- **REQUIREMENTS**
a - Repeat the passage of the post about homosexuality word for word, from "There are several" up to and including "if it's false?".
b - In the records, swap "text content" for "written content" in the lines from the line with "Page size: 1654x931." up to and including the line with "text_box Forward and", leaving everything else unchanged. Return only those lines.

- **READING TEXT**
^^^^
Sunday, July 05, 2009

Conversation about homosexuality

Last night, I was with friends. They accused a man I know of being gay. He wasn't there and there's no evidence that he is gay, so I defended him and said he's not. Eventually a girl who was with us asked "So what if he is? Why do you care? What difference does it make?" Later, she said "Oh, you're religious aren't you..." This particular person makes statements like this and every now and then will remind people that she is not at all religious and in fact she seems rather anti-Christian.

There are several problems with her statements anyway. Her implication was that I am against gay people because I am religious and that's the only reason. All I said to her in response was that I am religious but that's not the point. The point is I don't think he is gay, so we shouldn't accuse him of that. If someone said she's "lesbian", would the better thing to do is just accept that, even if it's false?

I am not against gay people. I think God loves gay people just like he loves everyone else. With regards to sex and so on, I believe sex is reserved for a man and a woman inside marriage. Anything outside of this is immoral. When it comes to immoral sexual behavior, anyone could potential fall into that category. If a self-identified "gay" person falls into that category, so be it, but others can just as easily.
^^^^
- **DATA IN THIS EXERCISE**
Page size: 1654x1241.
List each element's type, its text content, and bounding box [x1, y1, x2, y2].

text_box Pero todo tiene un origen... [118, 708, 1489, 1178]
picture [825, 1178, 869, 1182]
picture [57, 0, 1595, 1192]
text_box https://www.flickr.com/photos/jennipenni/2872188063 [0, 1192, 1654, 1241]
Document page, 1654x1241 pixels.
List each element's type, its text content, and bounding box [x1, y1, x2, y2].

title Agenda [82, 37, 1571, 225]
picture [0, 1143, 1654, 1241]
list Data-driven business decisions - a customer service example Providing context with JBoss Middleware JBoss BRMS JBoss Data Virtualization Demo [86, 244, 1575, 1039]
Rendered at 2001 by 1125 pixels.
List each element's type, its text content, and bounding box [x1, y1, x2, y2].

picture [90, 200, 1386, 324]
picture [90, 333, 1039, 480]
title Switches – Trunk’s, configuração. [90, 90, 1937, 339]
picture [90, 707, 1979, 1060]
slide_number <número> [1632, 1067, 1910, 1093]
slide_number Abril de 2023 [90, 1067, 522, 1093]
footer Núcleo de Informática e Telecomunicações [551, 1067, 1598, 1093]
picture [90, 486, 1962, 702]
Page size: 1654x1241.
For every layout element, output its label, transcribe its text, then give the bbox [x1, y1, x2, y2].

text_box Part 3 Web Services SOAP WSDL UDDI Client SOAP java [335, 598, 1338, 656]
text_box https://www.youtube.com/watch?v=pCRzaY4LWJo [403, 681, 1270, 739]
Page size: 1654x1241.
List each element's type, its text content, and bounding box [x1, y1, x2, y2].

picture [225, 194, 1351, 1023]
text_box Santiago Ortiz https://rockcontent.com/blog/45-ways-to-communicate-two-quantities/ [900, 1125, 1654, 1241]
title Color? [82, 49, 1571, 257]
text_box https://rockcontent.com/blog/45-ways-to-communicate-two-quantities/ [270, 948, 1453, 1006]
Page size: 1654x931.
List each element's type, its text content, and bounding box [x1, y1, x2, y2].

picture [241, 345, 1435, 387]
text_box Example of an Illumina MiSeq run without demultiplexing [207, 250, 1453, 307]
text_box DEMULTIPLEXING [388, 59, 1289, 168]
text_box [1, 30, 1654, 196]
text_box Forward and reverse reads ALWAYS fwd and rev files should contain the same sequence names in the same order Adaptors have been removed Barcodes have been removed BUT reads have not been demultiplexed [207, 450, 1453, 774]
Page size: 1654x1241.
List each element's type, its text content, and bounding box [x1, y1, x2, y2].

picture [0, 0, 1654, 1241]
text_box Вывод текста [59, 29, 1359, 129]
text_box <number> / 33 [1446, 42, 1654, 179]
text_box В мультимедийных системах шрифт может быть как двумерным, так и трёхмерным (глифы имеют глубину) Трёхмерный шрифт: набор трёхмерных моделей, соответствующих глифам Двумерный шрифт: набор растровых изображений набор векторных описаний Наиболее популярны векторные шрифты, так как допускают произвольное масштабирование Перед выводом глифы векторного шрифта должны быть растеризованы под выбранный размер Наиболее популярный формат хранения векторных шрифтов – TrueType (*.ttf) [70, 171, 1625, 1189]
^^^^
- **SOLUTION LIST**
a -
There are several problems with her statements anyway. Her implication was that I am against gay people because I am religious and that's the only reason. All I said to her in response was that I am religious but that's not the point. The point is I don't think he is gay, so we shouldn't accuse him of that. If someone said she's "lesbian", would the better thing to do is just accept that, even if it's false?

b -
Page size: 1654x931.
List each element's type, its written content, and bounding box [x1, y1, x2, y2].

picture [241, 345, 1435, 387]
text_box Example of an Illumina MiSeq run without demultiplexing [207, 250, 1453, 307]
text_box DEMULTIPLEXING [388, 59, 1289, 168]
text_box [1, 30, 1654, 196]
text_box Forward and reverse reads ALWAYS fwd and rev files should contain the same sequence names in the same order Adaptors have been removed Barcodes have been removed BUT reads have not been demultiplexed [207, 450, 1453, 774]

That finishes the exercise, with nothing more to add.